[Passage provided]:
□ □ □ □

Common pitfalls are as follows:

  • When you don't specify maxEvents, each job processes all events in the input file
  • When you don't specify skipEvents, all jobs with the same input file process same events.

Especially pay attention that maxEvents is not automatically appended even if you set --nEventsPerJob.

I want to launch M jobs, each with N events per job

You can use the following command:

$ pathena --split M --nEventsPerJob N .....

Note: Options --nFiles e.g."split by files" and --nEventsPerJob e.g."split by events" can not be defined simultaneously, pathena
will exit with an error at startup. Please define only one or another.

How do I merge the results of my pathena job?

See Merge ROOT files using prun.

pathena failed with "ImportError: No module named Client"

Some releases (e.g., 13.0.X) contain obsolete pathena in the HiggsPhys package or something. If pathena points to the obsolete one it will fail with

Traceback (most recent call last):
  File "/.../prod/releases/13.0.40/AtlasAnalysis/13.0.40/InstallArea/share/bin/pathena", line 15, in ?
    import UserAnalysis.Client as Client
ImportError: No module named Client

Make sure pathena points to one which you installed locally; i.e.,

$ which pathena
$ ls -l `which pathena`

should give something like

~/myWork/InstallArea/share/bin/pathena
lrwxr-xr-x  1 tmaeno zp 102 Jun 26 16:21 ~/myWork/InstallArea/share/bin/pathena -> ~/myWork/PhysicsAnalysis/Atlas.DistributedAnalysis/PandaTools/share/pathena

If this is wrong, check PATH

$ echo $PATH

If you are using csh/zsh, you need to execute 'rehash' to update the hash table in the shell after installing PandaTools.

□ □ □ □

[Apply what you read]:
1. Do the following statements agree with the pathena notes above? For each, answer yes or no and quote the words of the notes that decide it.
(a) Setting --nEventsPerJob automatically appends maxEvents.
(b) The options --nFiles and --nEventsPerJob can be defined together.
(c) Users of csh or zsh need to run 'rehash' after installing PandaTools.
2. According to the pathena notes above, what happens when skipEvents is not specified?

[Collected material]:
□ □ □ □

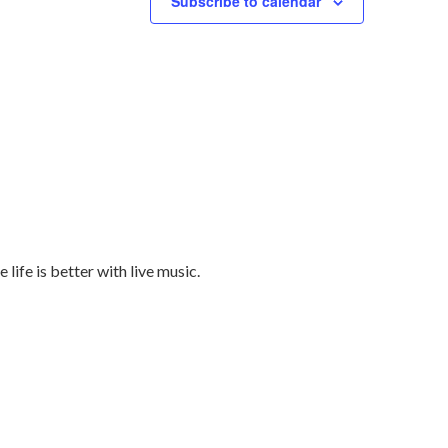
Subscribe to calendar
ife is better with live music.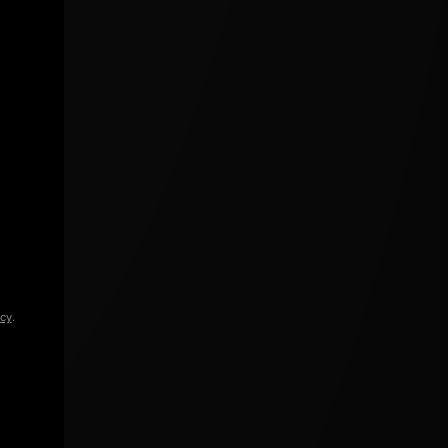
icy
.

□ □ □ □

[Answers to the problems]:
1.
(a) No: "maxEvents is not automatically appended even if you set --nEventsPerJob"
(b) No: "can not be defined simultaneously, pathena will exit with an error at startup"
(c) Yes: "If you are using csh/zsh, you need to execute 'rehash' to update the hash table in the shell after installing PandaTools."

2. All jobs with the same input file process the same events.